見ている係官が息を呑む。あれ一本で自分の年収を軽く超えるものだ。
「ありがとう」
ヴィンスは霊薬を飲む。竜の血から作られているとは思えぬ透明な液体。ぐいっと飲むと腹の当たりが熱くなり、魔力が満ちてくる。彼は体内で魔力を循環させた。
「〈再生〉」
胸の穴が塞がりはじめた。
ヴィンスはふう、とため息をついた。
ブリジッタは不安げな指先でヴィンスの胸に触れようとする。
ヴィンスはブリジッタを抱きしめながら昇降機から降りた。
ブリジッタがヴィンスの胸にそっと頬を寄せる。
ペキペキと骨の動いていく音、肉が動いていく振動が伝わってくる。
「鼓動が聞こえないわ」
「そこまですぐは治らないよ。大丈夫、心臓は筋肉だから内臓の中では治しやすいほうだ」
「んなわけねー……」
兵士のぼやきが空間に響く。
「医務室は?」
ダミアーノが声を掛けた。
「行かない。ベッドに横にされてうっかり治り切るまでに俺が寝てしまうと不味い」
ダミアーノは頭を掻いた。
「どれくらいかかるんだ」
「数時間だろ。完治なら半日。普通ならもちろん起きてられるが、これでも疲れてるからな」
「ブリジッタ、今日は1日ヴィンスについていろ。寝かすんじゃないぞ」
「う、うん!」
「あと2人とも水浴びして血を落としてこい。んで後でちゃんと風呂に入れ。組合に風呂も出来たが、それで街中歩かせるわけにはいかんからな」
2人は頷く。
「ヴィンス」
ダミアーノがヴィンスをじっと見上げる。
「良い決闘だった」
「ありがとう」
貴賓席に並んで座る2人の少年少女が呟く。
「兄様負けちゃった」
「ヴィ兄様負けちゃったね」
ウィルフレッドとイヴェットは顔を見合わせる。
「……アルマが言ってた勝てない相手ってやっぱり彼だよね」
「じゃない?今日は観に行くって言ってたもの」
ウィルフレッドはぐるりと観客席を見渡す。
「どこにいるかわかんない」
「うーん、ちょっとまってね」
イヴェットが目を瞑って深く意識を鎮めた。彼女の指が一点を示す。
「あっち」
ウィルフレッドには小柄でフードを被った人物がちらりと見えたような気がしたが、すぐに人混みに紛れてしまった。
「なんで分かるの?」
「ウィルよりアルマといっしょにいる時間が長いからかしら?」
継嗣としての教育のため、父ユリシーズや家令についている時間が増えたウィルフレッドに対し、イヴェットは母トゥーリアと共にいる時間が長く、それはアルマと共にいる時間が長いことを示す。
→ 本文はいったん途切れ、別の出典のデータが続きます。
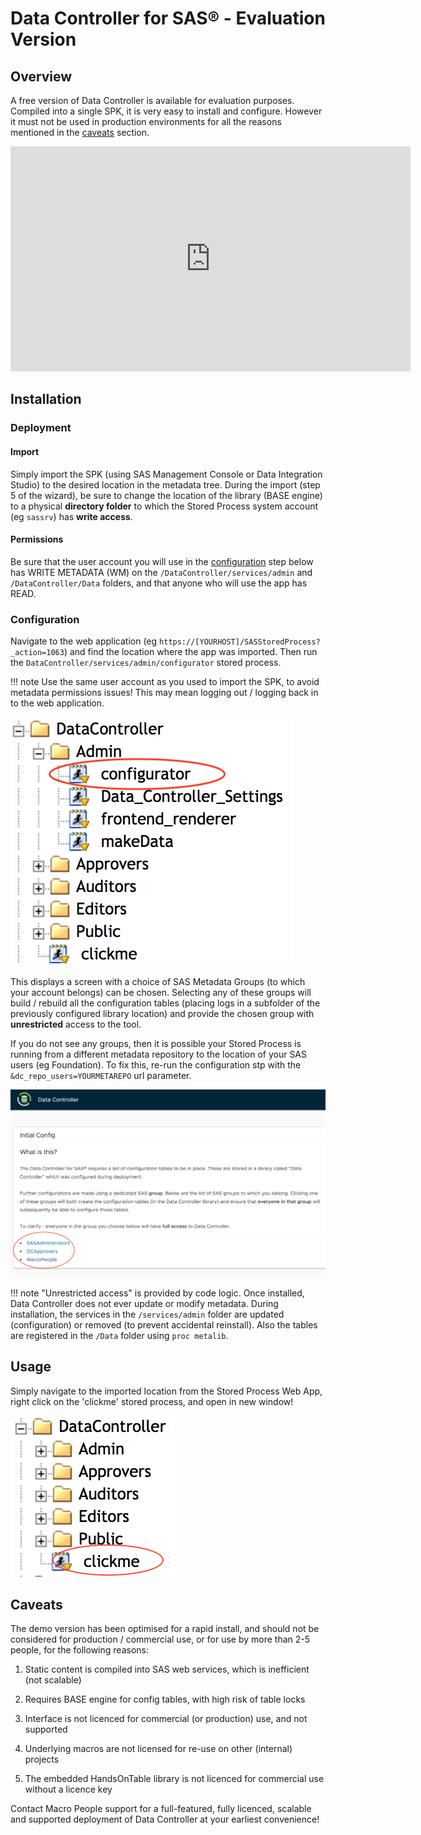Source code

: # Data Controller for SAS® - Evaluation Version

## Overview
A free version of Data Controller is available for evaluation purposes. Compiled into a single SPK, it is very easy to install and configure.  However it must not be used in production environments for all the reasons mentioned in the [caveats](#caveats) section.

<iframe src="https://player.vimeo.com/video/328175910" width="640" height="360" frameborder="0" allowfullscreen></iframe>

## Installation

### Deployment

#### Import
Simply import the SPK (using SAS Management Console or Data Integration Studio) to the desired location in the metadata tree.  During the import (step 5 of the wizard), be sure to change the location of the library (BASE engine) to a physical **directory folder** to which the Stored Process system account (eg `sassrv`) has **write access**.

#### Permissions
Be sure that the user account you will use in the [configuration](#configuration) step below has WRITE METADATA (WM) on the `/DataController/services/admin` and `/DataController/Data` folders, and that anyone who will use the app has READ.

### Configuration

Navigate to the web application (eg `https://[YOURHOST]/SASStoredProcess?_action=1063`) and find the location where the app was imported.  Then run the `DataController/services/admin/configurator` stored process.

!!! note
    Use the same user account as you used to import the SPK, to avoid metadata permissions issues!  This may mean logging out / logging back in to the web application.

![evaltree](img/dci_evaltree.png)

This displays a screen with a choice of SAS Metadata Groups (to which your account belongs) can be chosen. Selecting any of these groups will build / rebuild all the configuration tables (placing logs in a subfolder of the previously configured library location) and provide the chosen group with **unrestricted** access to the tool.

If you do not see any groups, then it is possible your Stored Process is running from a different metadata repository to the location of your SAS users (eg Foundation).  To fix this, re-run the configuration stp with the `&dc_repo_users=YOURMETAREPO` url parameter.

![evaltree](img/dci_evalconfig.png)

!!! note
    "Unrestricted access" is provided by code logic.  Once installed, Data Controller does not ever update or modify metadata.  During installation, the services in the `/services/admin` folder are updated (configuration) or removed (to prevent accidental reinstall).  Also the tables are registered in the `/Data` folder using `proc metalib`.

## Usage

Simply navigate to the imported location from the Stored Process Web App, right click on the 'clickme' stored process, and open in new window!

![evaltree](img/dci_evallaunch.png)


## Caveats

The demo version has been optimised for a rapid install, and should not be considered for production / commercial use, or for use by more than 2-5 people, for the following reasons:

1) Static content is compiled into SAS web services, which is inefficient (not scalable)

2) Requires BASE engine for config tables, with high risk of table locks

3) Interface is not licenced for commercial (or production) use, and not supported

4) Underlying macros are not licensed for re-use on other (internal) projects

5) The embedded HandsOnTable library is not licenced for commercial use without a licence key

Contact Macro People support for a full-featured, fully licenced, scalable and supported deployment of Data Controller at your earliest convenience!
だが、この闘技場の数万の観客から1人の魔力を知覚するのは並大抵の技ではない。
「アルマはなんでぼくたちと一緒に観ないんだろう?」
「お母様が来ないからじゃない?」
トゥーリアが闘技場に足を運んだのは昨年の最終戦の時のみだ。その時、アルマは付き従っていたが、わざわざ〈幻影〉の術式で耳を隠していた。
エルフは確かにスティバーレ王国でも珍しい。それでもアルマは伯爵領にいるとそのまま出歩くのに、王都ではほとんどタウンハウスから出ず、出たとしてもフードを深く被るなど姿を隠そうとするのだ。